The unoccupied areas of the building were mostly dark, except for the occasional overhead light, creating dull, yellow spotlights surrounded by an intimidating darkness. During my first visit to the building, as I walked through the vast space with a coworker, I looked down at the dusty floor and saw pawprints along the wall. Rats had reigned over the unoccupied space for years and were apparently not ready to give up their space and move on willingly.
It was 5:30, not late at all, but since the shop opened at 6 AM, all of the workers had already gone home. I was alone, not only in the office space, but in the entire wing of the dark, empty building.
As I sat there working, I began to hear a soft sound coming from the vent above me. The heat was kicking on – it was a chilly October day. But as I sank into the silence that comes with solitude, the sound became louder, more noticeable. And familiar. What did it sound like? I was no longer focused on my work but on the sound above my head. It sounded like groaning. And not just one groan, but many. Then I realized what the sound reminded me of … The Walking Dead had recently started, and I was an avid fan. The sound from the vent sounded like the zombies on the show.
That was it. My overactive imagination had taken hold.

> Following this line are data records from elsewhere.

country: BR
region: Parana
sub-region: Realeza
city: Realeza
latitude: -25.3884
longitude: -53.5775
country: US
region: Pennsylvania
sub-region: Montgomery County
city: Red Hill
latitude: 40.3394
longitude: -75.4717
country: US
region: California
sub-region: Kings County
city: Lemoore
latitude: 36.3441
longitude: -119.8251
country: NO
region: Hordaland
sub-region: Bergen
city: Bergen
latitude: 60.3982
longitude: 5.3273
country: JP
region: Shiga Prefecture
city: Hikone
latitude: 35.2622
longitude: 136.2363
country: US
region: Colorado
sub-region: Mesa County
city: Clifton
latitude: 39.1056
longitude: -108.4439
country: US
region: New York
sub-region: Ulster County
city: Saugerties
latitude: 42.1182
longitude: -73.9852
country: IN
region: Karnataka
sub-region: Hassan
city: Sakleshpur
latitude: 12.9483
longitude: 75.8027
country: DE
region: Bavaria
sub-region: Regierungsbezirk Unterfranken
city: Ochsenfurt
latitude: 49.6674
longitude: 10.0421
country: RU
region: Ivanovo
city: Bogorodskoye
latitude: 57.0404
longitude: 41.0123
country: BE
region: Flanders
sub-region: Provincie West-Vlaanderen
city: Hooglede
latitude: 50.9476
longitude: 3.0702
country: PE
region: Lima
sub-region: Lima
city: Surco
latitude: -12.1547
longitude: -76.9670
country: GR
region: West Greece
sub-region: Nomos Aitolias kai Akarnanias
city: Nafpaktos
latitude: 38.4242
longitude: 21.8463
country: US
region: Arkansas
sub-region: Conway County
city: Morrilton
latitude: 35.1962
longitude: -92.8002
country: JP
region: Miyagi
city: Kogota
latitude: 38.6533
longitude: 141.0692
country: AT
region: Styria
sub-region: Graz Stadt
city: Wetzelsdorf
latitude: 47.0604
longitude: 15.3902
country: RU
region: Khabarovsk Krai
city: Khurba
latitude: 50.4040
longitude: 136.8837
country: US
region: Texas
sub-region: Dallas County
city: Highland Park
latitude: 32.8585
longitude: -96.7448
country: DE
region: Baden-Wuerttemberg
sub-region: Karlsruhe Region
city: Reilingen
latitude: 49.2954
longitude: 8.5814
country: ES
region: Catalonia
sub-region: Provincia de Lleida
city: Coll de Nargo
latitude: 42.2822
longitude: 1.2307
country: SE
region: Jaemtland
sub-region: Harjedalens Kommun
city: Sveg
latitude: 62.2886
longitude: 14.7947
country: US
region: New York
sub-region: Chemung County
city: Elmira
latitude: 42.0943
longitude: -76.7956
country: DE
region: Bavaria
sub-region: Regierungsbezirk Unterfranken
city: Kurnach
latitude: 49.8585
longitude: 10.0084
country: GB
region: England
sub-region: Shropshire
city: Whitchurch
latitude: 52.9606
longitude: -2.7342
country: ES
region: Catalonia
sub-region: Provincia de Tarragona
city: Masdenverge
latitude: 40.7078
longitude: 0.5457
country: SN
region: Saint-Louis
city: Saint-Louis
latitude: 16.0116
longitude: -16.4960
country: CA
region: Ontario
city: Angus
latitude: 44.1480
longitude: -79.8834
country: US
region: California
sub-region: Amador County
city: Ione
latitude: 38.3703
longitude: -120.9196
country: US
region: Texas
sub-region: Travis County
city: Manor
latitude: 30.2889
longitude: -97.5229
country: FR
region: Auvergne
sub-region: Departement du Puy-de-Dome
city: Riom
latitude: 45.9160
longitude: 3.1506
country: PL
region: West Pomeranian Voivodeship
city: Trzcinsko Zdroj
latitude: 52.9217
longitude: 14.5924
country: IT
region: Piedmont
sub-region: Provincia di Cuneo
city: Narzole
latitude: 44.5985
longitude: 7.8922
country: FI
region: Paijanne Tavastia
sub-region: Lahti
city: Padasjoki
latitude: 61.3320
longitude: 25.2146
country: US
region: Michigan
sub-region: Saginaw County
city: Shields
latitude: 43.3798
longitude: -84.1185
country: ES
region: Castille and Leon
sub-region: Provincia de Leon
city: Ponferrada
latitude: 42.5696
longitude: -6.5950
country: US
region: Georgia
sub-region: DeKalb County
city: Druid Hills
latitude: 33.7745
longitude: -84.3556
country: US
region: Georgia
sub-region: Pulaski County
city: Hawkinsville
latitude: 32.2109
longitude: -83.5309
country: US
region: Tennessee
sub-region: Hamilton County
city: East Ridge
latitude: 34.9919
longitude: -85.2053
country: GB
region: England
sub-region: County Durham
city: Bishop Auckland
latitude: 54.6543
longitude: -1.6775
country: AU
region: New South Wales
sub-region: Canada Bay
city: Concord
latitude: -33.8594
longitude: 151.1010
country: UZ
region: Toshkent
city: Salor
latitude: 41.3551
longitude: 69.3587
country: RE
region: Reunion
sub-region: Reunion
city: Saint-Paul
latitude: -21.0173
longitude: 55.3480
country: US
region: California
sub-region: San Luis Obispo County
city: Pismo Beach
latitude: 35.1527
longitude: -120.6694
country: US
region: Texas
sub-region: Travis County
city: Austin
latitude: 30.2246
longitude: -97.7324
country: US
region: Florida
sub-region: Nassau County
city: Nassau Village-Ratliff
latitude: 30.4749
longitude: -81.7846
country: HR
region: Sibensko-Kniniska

All I could think of was hundreds of zombies outside the office, their chorus of moaning and groaning filling the vast, dark and empty space around me.
I rapidly saved my work and shut down my computer, nervously throwing my coat on and my computer bag over my shoulder. As I opened the office door and stepped into the dark warehouse space to begin my long walk to the door closest to my car, I cursed myself for wearing high heels. You can’t run from zombies in high heels. What would Daryl and Rick of the Walking Dead think?
I burst through the heavy metal door and ran my fob through to lock it. The sky was darkening. I got into my car and wondered why I can’t just watch The Bachelor like normal people.
From Scary Gary Powell, Executive Vice President, Banks Integration
Early in my career I had just completed a control systems upgrade for my company’s (PG&E) largest underground natural gas storage facility, which supplied a significant portion of our customers’ natural gas needs on peak load days in the winter (basically two-thirds of all of California’s population).
Later that year, I was onto my next project. One morning on the job site, I came into the control room and everybody was talking about an explosion that had occurred the night before at one of the company’s facilities. I quickly learned that the facility that suffered the explosion was the one that I had just done the control systems upgrade for – fortunately there were no injuries.
As a sighed relief at the news of no injuries, my thoughts simultaneously filled with a deep dread.
Did I make a programming mistake that caused the explosion?
Are people all over California going to be freezing this winter because of me?
Am I going to lose my job? Or worse, be sent to prison for this heinous mistake?
I then started imagining myself interviewing for new jobs, explaining that the last project I did blew up but trying to convince interviewers I would still be a good hire. I could hear the stereotypical interview question, “What would you say is your greatest weakness?” “Well, I blew up a building once.” That’s one way to make an impression.
An hour later, my wife called me. As she was feeding our 8-month-old daughter that morning, she saw a news report about the explosion. She had all of my same thoughts. (Nice of her to have confidence in me LOL).
The awful dread worsened.
A few hours later (although it felt like an eternity), I learned that the explosion occurred at another part of the facility that had nothing to do with the control system.
Needless to say, I was fairly worthless on the job site that morning but did get my resume completely up to date.